_DATA SUPPLIED_

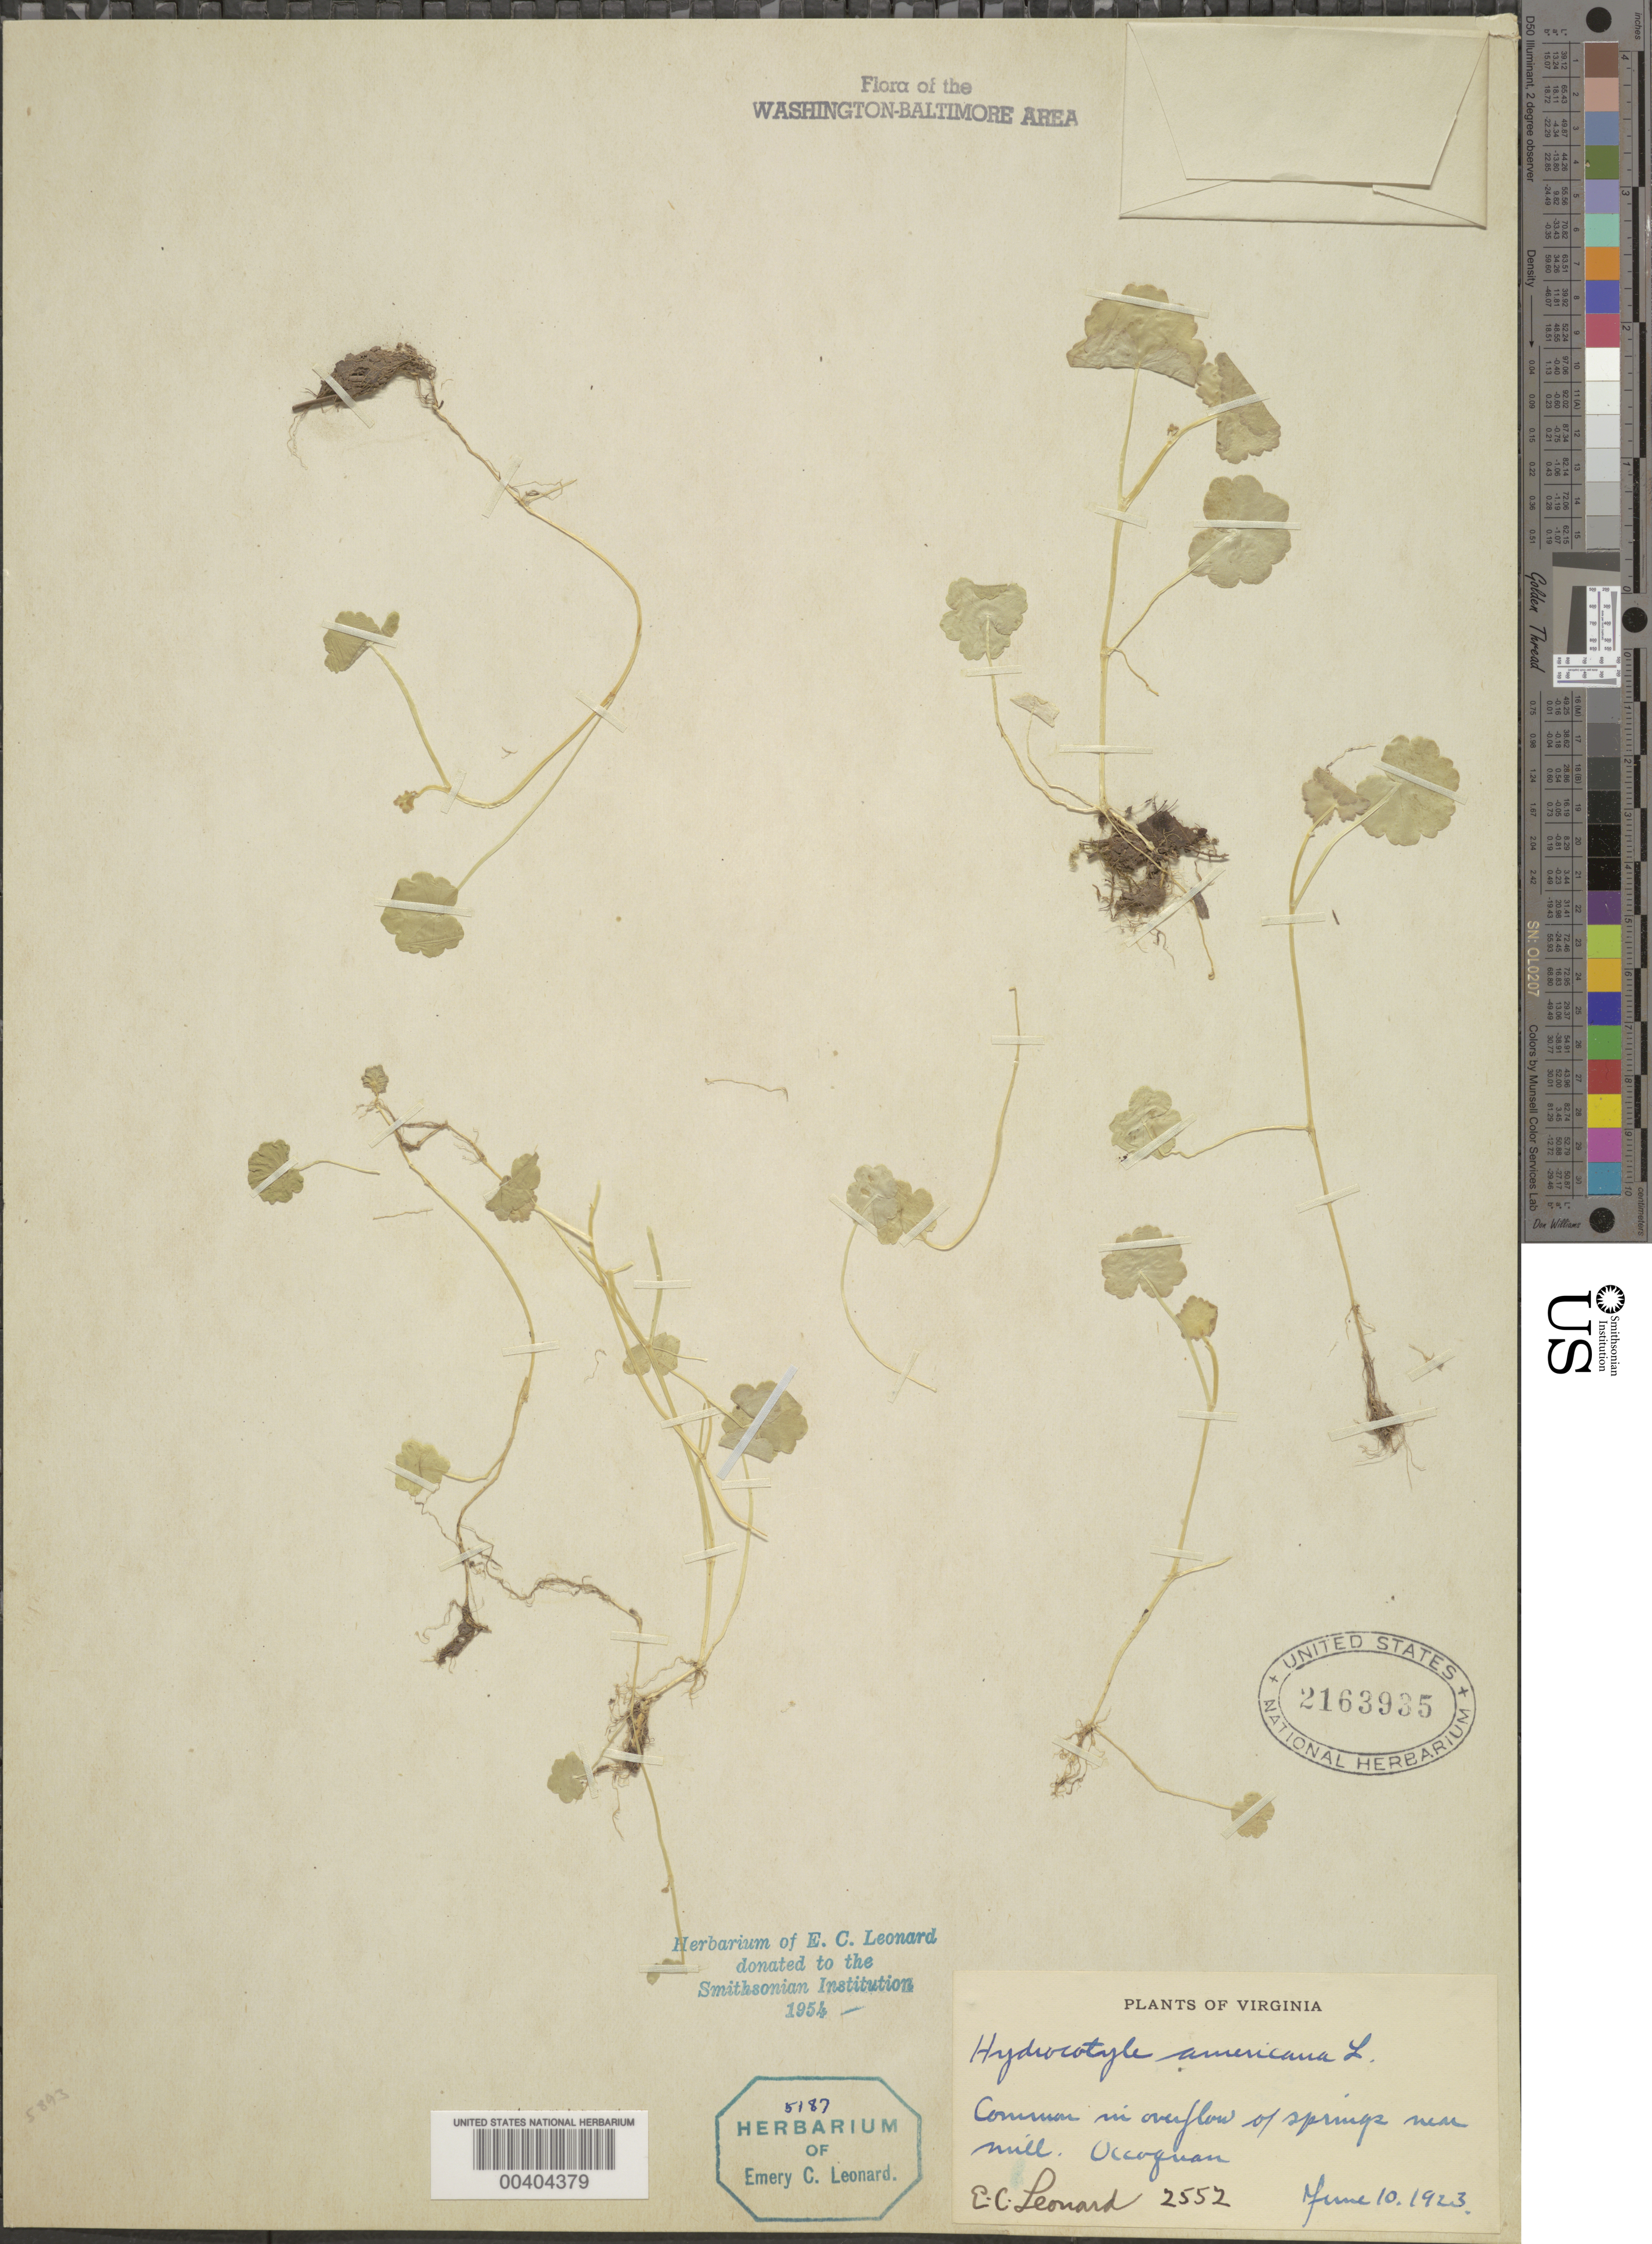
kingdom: Plantae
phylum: Tracheophyta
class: Magnoliopsida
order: Apiales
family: Araliaceae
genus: Hydrocotyle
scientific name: Hydrocotyle americana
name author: L.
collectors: E. C. Leonard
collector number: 2552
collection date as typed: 10 Jun 1923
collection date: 1923-06-10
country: United States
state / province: Virginia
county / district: Prince William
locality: Occoquan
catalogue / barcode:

_EXERCISE OBJECTIVE_
Pick out every line above that contains the word "collection" and copy each one in full. Case counts.

_FINAL ANSWER_
collection date as typed: 10 Jun 1923
collection date: 1923-06-10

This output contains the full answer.